July 27, 2016
Panera Bread Co. is taking the good news with the bad today, reporting a 9 percent drop year over year with Q2 net income of $34.5 million. The company ended the quarter at $1.46 per share, down from $1.60 per share last year when net income was $41.9 million.
CEO Ron Shaich remained optimistic during this morning's earnings call, however, reminding investors that the chain is pushing through a $7 million deal with a Canadian franchisee and that Q2 sales at company-owned cafes were up 4.2 percent over the same period last year. (Sales were up only 0.6 percent at franchised units.)
"Our strong Q2 results reinforce the fact that our strategy is working and our initiatives are performing," Shaich said. "Panera is becoming a better competitive alternative with expanded runways for growth. At a time when other restaurant companies are feeling the impact of a slowing consumer environment, we are maintaining our momentum."
Panera's Q2 income drop stems from the chain's agreement to sell and refranchise 12 company-owned Canadian units to a Canada-based franchisee. Although the transaction should close by the end of fiscal Q3, the chain incurred a Q2 charge of $7.2 million related to the pending sale.

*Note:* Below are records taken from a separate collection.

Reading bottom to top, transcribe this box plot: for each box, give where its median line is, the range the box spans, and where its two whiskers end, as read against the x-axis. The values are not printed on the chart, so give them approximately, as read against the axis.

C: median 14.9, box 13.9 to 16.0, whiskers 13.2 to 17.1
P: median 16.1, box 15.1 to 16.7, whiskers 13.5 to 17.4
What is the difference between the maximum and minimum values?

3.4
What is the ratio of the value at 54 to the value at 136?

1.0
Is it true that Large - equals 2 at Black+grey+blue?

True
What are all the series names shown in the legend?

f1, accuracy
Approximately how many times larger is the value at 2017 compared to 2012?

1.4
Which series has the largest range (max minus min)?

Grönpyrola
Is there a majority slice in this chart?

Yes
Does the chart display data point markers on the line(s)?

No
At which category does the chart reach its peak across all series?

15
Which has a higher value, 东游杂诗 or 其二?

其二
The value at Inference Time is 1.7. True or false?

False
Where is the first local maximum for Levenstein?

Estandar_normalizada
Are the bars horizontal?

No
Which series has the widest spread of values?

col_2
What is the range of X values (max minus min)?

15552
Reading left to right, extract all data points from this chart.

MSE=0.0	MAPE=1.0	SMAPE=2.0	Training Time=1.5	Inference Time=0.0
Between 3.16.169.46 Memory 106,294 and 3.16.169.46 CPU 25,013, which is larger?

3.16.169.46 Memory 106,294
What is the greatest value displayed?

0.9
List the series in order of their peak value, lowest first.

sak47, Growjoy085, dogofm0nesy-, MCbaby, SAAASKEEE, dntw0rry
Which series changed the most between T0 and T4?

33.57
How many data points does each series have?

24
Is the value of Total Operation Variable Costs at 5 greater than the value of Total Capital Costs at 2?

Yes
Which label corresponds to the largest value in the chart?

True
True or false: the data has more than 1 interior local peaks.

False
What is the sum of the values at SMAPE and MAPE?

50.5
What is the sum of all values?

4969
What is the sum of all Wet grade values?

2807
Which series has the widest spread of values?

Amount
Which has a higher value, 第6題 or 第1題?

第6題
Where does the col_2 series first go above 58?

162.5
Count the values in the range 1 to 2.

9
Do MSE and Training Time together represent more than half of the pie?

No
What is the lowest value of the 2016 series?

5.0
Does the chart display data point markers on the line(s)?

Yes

Shaich said momentum is also driving the 11 percent year-over-year growth in Q2 non-GAAP EPS, which excludes refranchising charges.
"Most importantly, as our initiatives rollout, we can, with the benefit of significantly more robust and mature data, now more clearly see the potential that those initiatives represent for sustained earnings growth at Panera," he said.
It's been two years since the chain rolled out Panera 2.0, a suite of technology updates aimed at improving the customer experience, and the chain's multiyear strategy for transformation is working, Shaich said during the call.
"We are indeed reducing friction with Panera 2.0, while increasing desire through innovations and operations, food, marketing and store design," he said. "We are also building new runways for growth and very large adjacent $1 billion-plus businesses through our catering, delivery and consumer product initiatives and by evolving our approach to traditional cafe growth.
"At the same time, we're building the technology and human capabilities needed to accomplish our objectives and finding opportunities for value enhancement to help fund our future."